Cut the Rope is a highly polished game. With sharp Retina Display graphics, intelligent level design and pretty presentation, the game distinguishes itself from the glut of other iOS apps. I felt the difference from when I first tested the game physics. The way the candy moves through the scene is quite realistic. It makes for a more engaging experience.
The controls are fairly easy to grasp. Just swipe with a finger to slash a rope apart. The candy will respond accordingly. The game begins as one gigantic tutorial, as the new techniques are explained throughout the early levels. For example, some levels require multitouch cuts. Cut the Rope takes advantage of iOS hardware to make the game more challenging. Other features are just good game design. I especially enjoyed the gravity button, which reverses the way the candy falls.
Towards the later levels, reaching the goal can be quite a struggle – especially if you’re trying to collect the three stars on each level. The game’s gradually increasing difficulty is a paragon for the industry. Novice players can simply play through the game, while perfectionists can try to improve their score. More points are awarded based on how faster a level is completed. Players can be ranked by their score.
While the difficulty accelerates smoothly, it doesn’t seem to hit top-gear.
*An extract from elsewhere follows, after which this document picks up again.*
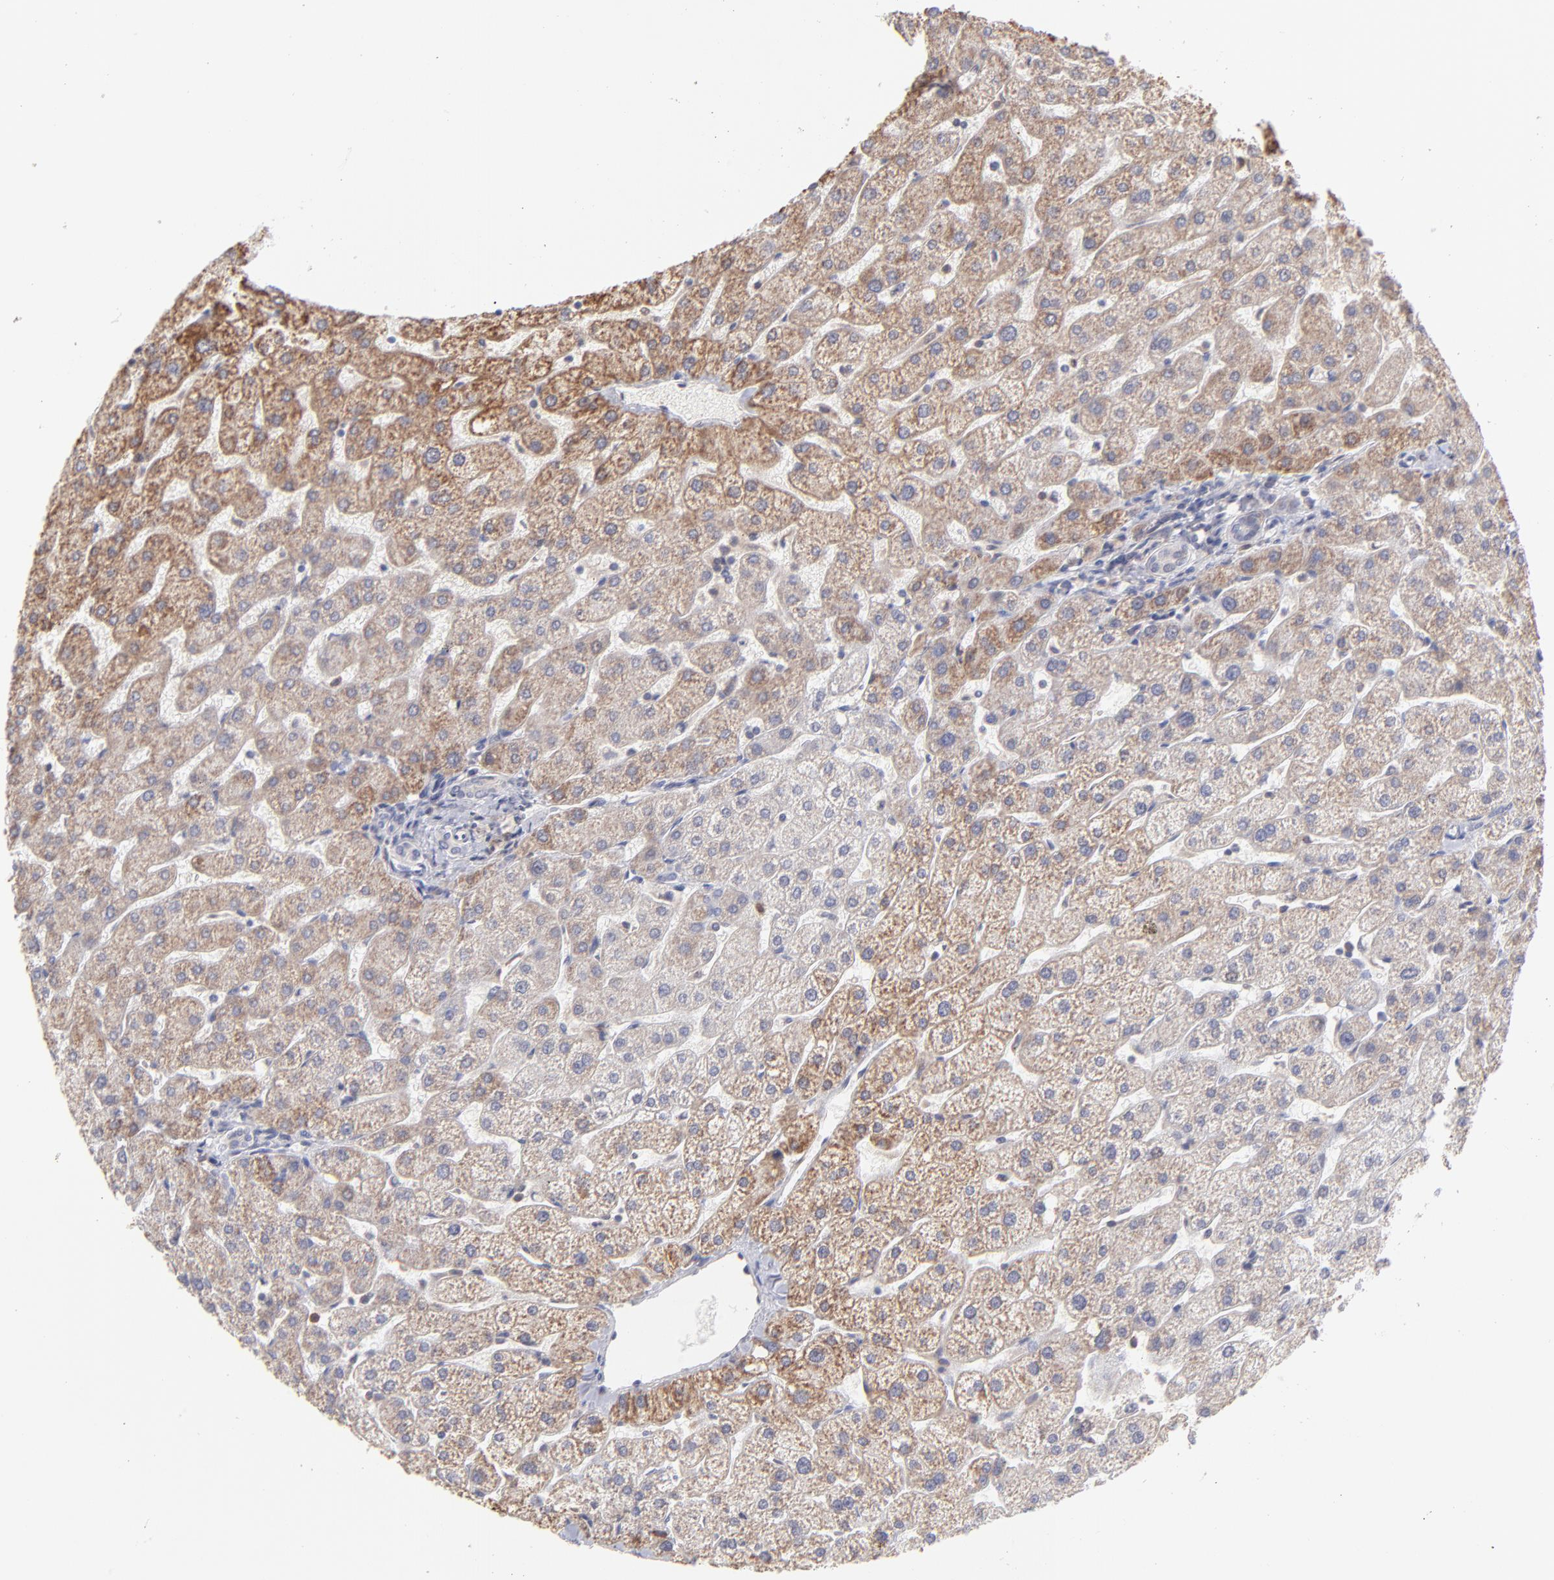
{"staining": {"intensity": "negative", "quantity": "none", "location": "none"}, "tissue": "liver", "cell_type": "Cholangiocytes", "image_type": "normal", "snomed": [{"axis": "morphology", "description": "Normal tissue, NOS"}, {"axis": "topography", "description": "Liver"}], "caption": "This is an immunohistochemistry histopathology image of unremarkable liver. There is no expression in cholangiocytes.", "gene": "OAS1", "patient": {"sex": "male", "age": 67}}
If you’re not interested in participating in the global ladder system, or if you’re not interested in getting a perfect score, the game is on the easy side. I played through all the levels – with all three stars – in about a day. There are five main boxes – Cardboard, Fabric, Foil, Gift and Cosmic – with 25 levels each. That’s 125 levels and 375 stars to collect. A sixth box states, “New levels coming soon!”
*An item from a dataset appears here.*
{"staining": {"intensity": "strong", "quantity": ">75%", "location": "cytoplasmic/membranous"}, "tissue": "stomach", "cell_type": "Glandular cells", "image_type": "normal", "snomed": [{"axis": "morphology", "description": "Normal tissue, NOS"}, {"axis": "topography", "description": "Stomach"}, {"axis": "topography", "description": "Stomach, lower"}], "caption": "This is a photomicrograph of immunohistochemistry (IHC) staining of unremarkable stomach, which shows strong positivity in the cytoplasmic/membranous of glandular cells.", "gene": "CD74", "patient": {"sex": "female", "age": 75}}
Game Center achievements can add some replay value to the game, but those are fairly easy to complete as well. For example, the Tummy Teaser achievement is a cinch. On level 2-5, simply use the bottom air blower to control the candy’s movement.
Personally, I like a game to be a little on the easy side. I don’t expect days and days of gaming for only 99¢. I don’t want a game to annoy me either. I play games to relax and I appreciated the calm pace of Cut the Rope. But if the game is to be critically judged, it is a puzzle game. This app might be better suited for younger audiences that are new to the genre, as experienced puzzle players might be left unsatisfied. Only a small fraction of levels were a big challenge for me… like 5-17… I hate that level.
There are some additional flaws. I found the cartoonish music to be pleasant, but a bit repetitive. Fortunately, the music can be disabled in the option menu. Additionally, the position of the game menu button is lousy. The level design doesn’t always account for the interface. All too often, instead of controlling something in the level, I found myself tripping on the menu button.
Those minor offenses were easy for me to overlook. The game is cute and entertaining. I’m glad that Cut the Rope was a little on the short side. That’s when I knew when to stop playing. Cut the Rope is quite compelling and fun.